Data in incorrect format in hive table Avro

hive
avro

#1

I have imported an RDBMS table as avro and created an hive external table on top of that data.
My code looks like this:
sqoop import
–connect jdbc:mysql://nn01.itversity.com:3306/retail_db --username retail_dba --password itversity
–table orders --target-dir /user/phanimandava/orders2
–as-avrodatafile --compress --compression-codec org.apache.hadoop.io.compress.SnappyCodec

hdfs dfs -rm orders.avsc
hdfs dfs -put orders.avsc

CREATE EXTERNAL TABLE ORDERS2 STORED AS AVRO LOCATION ‘/user/phanimandava/orders’ TBLPROPERTIES(‘avro.schema.url’=’/user/phanimandava/orders.avsc’);

It displays BigInt values when tried to retrieve order_date.
When issues describe formatted command, it shows:
order_id int
order_date bigint
order_customer_id int
order_status string

I’m wondering if it is the way how avro data will be imported and how .avsc schema describes the data?

Can anyone please help me out how to read right from avsc and apply correct schema to data.


#2

@itversity @vinodnerella can you please have a look at this one?


#3

@PhaniMandava , i was running through a similar issue today ,

I was trying to create a table on top of orders data stored in avro format itself.
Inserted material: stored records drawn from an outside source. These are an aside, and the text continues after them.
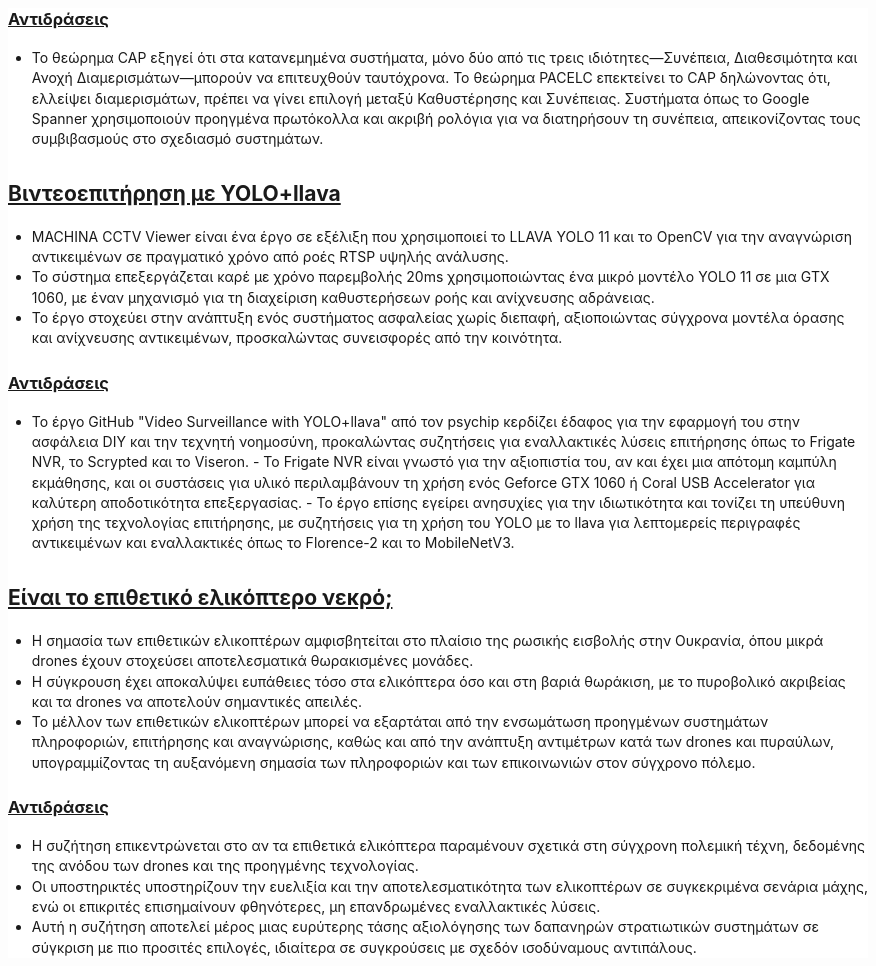 ### [Αντιδράσεις](https://news.ycombinator.com/item?id=41772624)

- Το θεώρημα CAP εξηγεί ότι στα κατανεμημένα συστήματα, μόνο δύο από τις τρεις ιδιότητες—Συνέπεια, Διαθεσιμότητα και Ανοχή Διαμερισμάτων—μπορούν να επιτευχθούν ταυτόχρονα. Το θεώρημα PACELC επεκτείνει το CAP δηλώνοντας ότι, ελλείψει διαμερισμάτων, πρέπει να γίνει επιλογή μεταξύ Καθυστέρησης και Συνέπειας. Συστήματα όπως το Google Spanner χρησιμοποιούν προηγμένα πρωτόκολλα και ακριβή ρολόγια για να διατηρήσουν τη συνέπεια, απεικονίζοντας τους συμβιβασμούς στο σχεδιασμό συστημάτων.

## [Βιντεοεπιτήρηση με YOLO+llava](https://github.com/PsyChip/machina)

- MACHINA CCTV Viewer είναι ένα έργο σε εξέλιξη που χρησιμοποιεί το LLAVA YOLO 11 και το OpenCV για την αναγνώριση αντικειμένων σε πραγματικό χρόνο από ροές RTSP υψηλής ανάλυσης.
- Το σύστημα επεξεργάζεται καρέ με χρόνο παρεμβολής 20ms χρησιμοποιώντας ένα μικρό μοντέλο YOLO 11 σε μια GTX 1060, με έναν μηχανισμό για τη διαχείριση καθυστερήσεων ροής και ανίχνευσης αδράνειας.
- Το έργο στοχεύει στην ανάπτυξη ενός συστήματος ασφαλείας χωρίς διεπαφή, αξιοποιώντας σύγχρονα μοντέλα όρασης και ανίχνευσης αντικειμένων, προσκαλώντας συνεισφορές από την κοινότητα.

### [Αντιδράσεις](https://news.ycombinator.com/item?id=41772551)

- Το έργο GitHub "Video Surveillance with YOLO+llava" από τον psychip κερδίζει έδαφος για την εφαρμογή του στην ασφάλεια DIY και την τεχνητή νοημοσύνη, προκαλώντας συζητήσεις για εναλλακτικές λύσεις επιτήρησης όπως το Frigate NVR, το Scrypted και το Viseron. - Το Frigate NVR είναι γνωστό για την αξιοπιστία του, αν και έχει μια απότομη καμπύλη εκμάθησης, και οι συστάσεις για υλικό περιλαμβάνουν τη χρήση ενός Geforce GTX 1060 ή Coral USB Accelerator για καλύτερη αποδοτικότητα επεξεργασίας. - Το έργο επίσης εγείρει ανησυχίες για την ιδιωτικότητα και τονίζει τη υπεύθυνη χρήση της τεχνολογίας επιτήρησης, με συζητήσεις για τη χρήση του YOLO με το llava για λεπτομερείς περιγραφές αντικειμένων και εναλλακτικές όπως το Florence-2 και το MobileNetV3.

## [Είναι το επιθετικό ελικόπτερο νεκρό;](https://hushkit.net/2024/10/07/is-the-attack-helicopter-dead/)

- Η σημασία των επιθετικών ελικοπτέρων αμφισβητείται στο πλαίσιο της ρωσικής εισβολής στην Ουκρανία, όπου μικρά drones έχουν στοχεύσει αποτελεσματικά θωρακισμένες μονάδες.
- Η σύγκρουση έχει αποκαλύψει ευπάθειες τόσο στα ελικόπτερα όσο και στη βαριά θωράκιση, με το πυροβολικό ακριβείας και τα drones να αποτελούν σημαντικές απειλές.
- Το μέλλον των επιθετικών ελικοπτέρων μπορεί να εξαρτάται από την ενσωμάτωση προηγμένων συστημάτων πληροφοριών, επιτήρησης και αναγνώρισης, καθώς και από την ανάπτυξη αντιμέτρων κατά των drones και πυραύλων, υπογραμμίζοντας τη αυξανόμενη σημασία των πληροφοριών και των επικοινωνιών στον σύγχρονο πόλεμο.

### [Αντιδράσεις](https://news.ycombinator.com/item?id=41769971)

- Η συζήτηση επικεντρώνεται στο αν τα επιθετικά ελικόπτερα παραμένουν σχετικά στη σύγχρονη πολεμική τέχνη, δεδομένης της ανόδου των drones και της προηγμένης τεχνολογίας.
- Οι υποστηρικτές υποστηρίζουν την ευελιξία και την αποτελεσματικότητα των ελικοπτέρων σε συγκεκριμένα σενάρια μάχης, ενώ οι επικριτές επισημαίνουν φθηνότερες, μη επανδρωμένες εναλλακτικές λύσεις.
- Αυτή η συζήτηση αποτελεί μέρος μιας ευρύτερης τάσης αξιολόγησης των δαπανηρών στρατιωτικών συστημάτων σε σύγκριση με πιο προσιτές επιλογές, ιδιαίτερα σε συγκρούσεις με σχεδόν ισοδύναμους αντιπάλους.
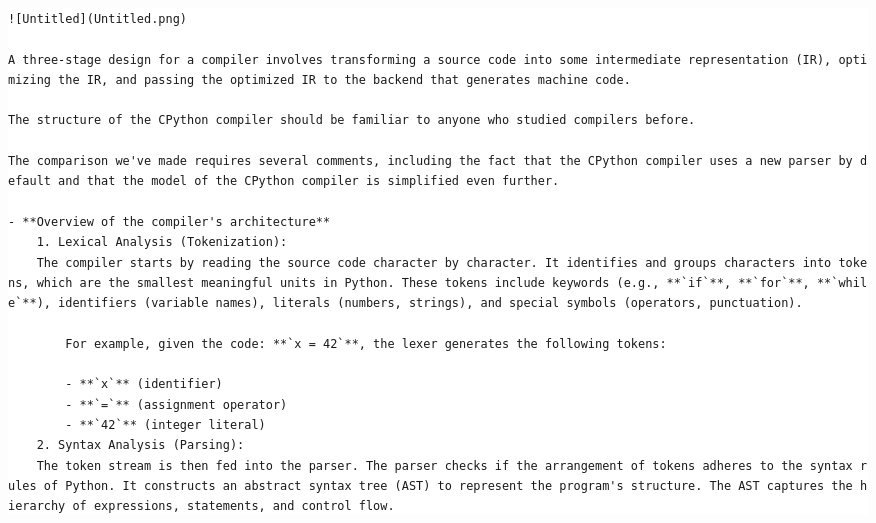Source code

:     ![Untitled](Untitled.png)
    
    A three-stage design for a compiler involves transforming a source code into some intermediate representation (IR), optimizing the IR, and passing the optimized IR to the backend that generates machine code. 
    
    The structure of the CPython compiler should be familiar to anyone who studied compilers before. 
    
    The comparison we've made requires several comments, including the fact that the CPython compiler uses a new parser by default and that the model of the CPython compiler is simplified even further. 
    
    - **Overview of the compiler's architecture**
        1. Lexical Analysis (Tokenization):
        The compiler starts by reading the source code character by character. It identifies and groups characters into tokens, which are the smallest meaningful units in Python. These tokens include keywords (e.g., **`if`**, **`for`**, **`while`**), identifiers (variable names), literals (numbers, strings), and special symbols (operators, punctuation).
            
            For example, given the code: **`x = 42`**, the lexer generates the following tokens:
            
            - **`x`** (identifier)
            - **`=`** (assignment operator)
            - **`42`** (integer literal)
        2. Syntax Analysis (Parsing):
        The token stream is then fed into the parser. The parser checks if the arrangement of tokens adheres to the syntax rules of Python. It constructs an abstract syntax tree (AST) to represent the program's structure. The AST captures the hierarchy of expressions, statements, and control flow.
            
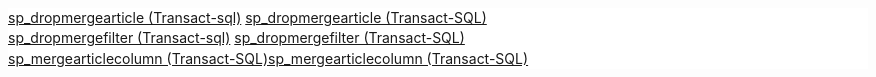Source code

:  <span data-ttu-id="57b1d-374">[sp_dropmergearticle &#40;Transact-sql&#41;](/sql/relational-databases/system-stored-procedures/sp-dropmergearticle-transact-sql) </span><span class="sxs-lookup"><span data-stu-id="57b1d-374">[sp_dropmergearticle &#40;Transact-SQL&#41;](/sql/relational-databases/system-stored-procedures/sp-dropmergearticle-transact-sql) </span></span>  
 <span data-ttu-id="57b1d-375">[sp_dropmergefilter &#40;Transact-sql&#41;](/sql/relational-databases/system-stored-procedures/sp-dropmergefilter-transact-sql) </span><span class="sxs-lookup"><span data-stu-id="57b1d-375">[sp_dropmergefilter &#40;Transact-SQL&#41;](/sql/relational-databases/system-stored-procedures/sp-dropmergefilter-transact-sql) </span></span>  
 [<span data-ttu-id="57b1d-376">sp_mergearticlecolumn (Transact-SQL)</span><span class="sxs-lookup"><span data-stu-id="57b1d-376">sp_mergearticlecolumn &#40;Transact-SQL&#41;</span></span>](/sql/relational-databases/system-stored-procedures/sp-mergearticlecolumn-transact-sql)  
  
  
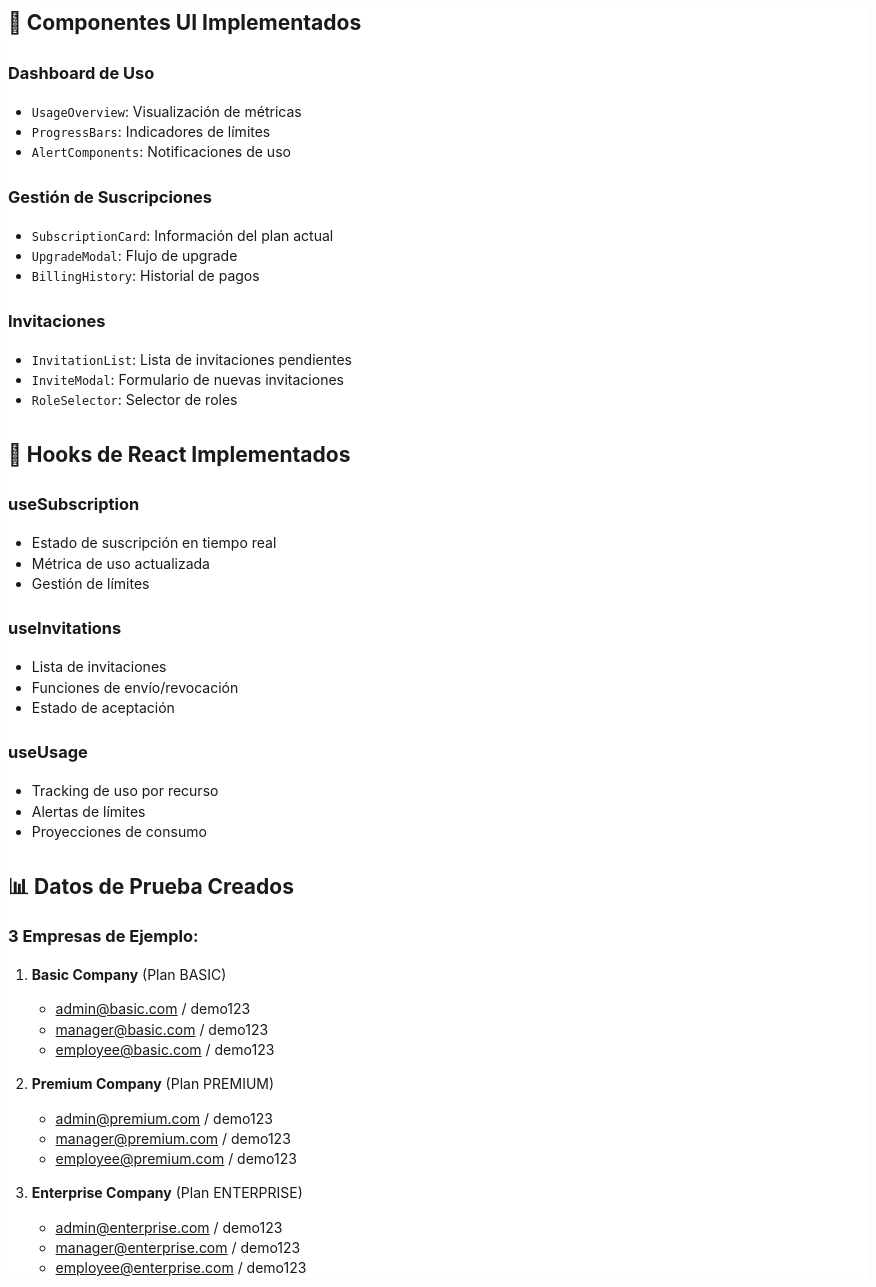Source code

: ## 🎨 Componentes UI Implementados

### Dashboard de Uso
- `UsageOverview`: Visualización de métricas
- `ProgressBars`: Indicadores de límites
- `AlertComponents`: Notificaciones de uso

### Gestión de Suscripciones
- `SubscriptionCard`: Información del plan actual
- `UpgradeModal`: Flujo de upgrade
- `BillingHistory`: Historial de pagos

### Invitaciones
- `InvitationList`: Lista de invitaciones pendientes
- `InviteModal`: Formulario de nuevas invitaciones
- `RoleSelector`: Selector de roles

## 🔐 Hooks de React Implementados

### useSubscription
- Estado de suscripción en tiempo real
- Métrica de uso actualizada
- Gestión de límites

### useInvitations
- Lista de invitaciones
- Funciones de envío/revocación
- Estado de aceptación

### useUsage
- Tracking de uso por recurso
- Alertas de límites
- Proyecciones de consumo

## 📊 Datos de Prueba Creados

### 3 Empresas de Ejemplo:
1. **Basic Company** (Plan BASIC)
   - admin@basic.com / demo123
   - manager@basic.com / demo123
   - employee@basic.com / demo123

2. **Premium Company** (Plan PREMIUM)
   - admin@premium.com / demo123
   - manager@premium.com / demo123
   - employee@premium.com / demo123

3. **Enterprise Company** (Plan ENTERPRISE)
   - admin@enterprise.com / demo123
   - manager@enterprise.com / demo123
   - employee@enterprise.com / demo123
create external table sameerrao20118.order_sqoop
(order_id int,
order_date BIGINT,
order_customer_id int,
order_status string)
stored as avro
location “/user/sameerrao20118/retail_stage.db/orders” ;

It seems Avro file format is strict on data types and uses type conversion in several cases. for eg if you would see the data type of orders from your parquet file isnt the data type of Date ’ Long ’ ?

it seems Long is not recognized by hive /parquet and it converts it to BIGINT , you would notice that other data types have remained unchanged .

Also try creating table on top of it with different data type than the ones menitoned below and you would see the difference.

create external table sameerrao20118.order_sqoop
(order_id int,
order_date BIGINT,
order_customer_id int,
order_status string)
stored as avro
location “/user/sameerrao20118/retail_stage.db/orders” ;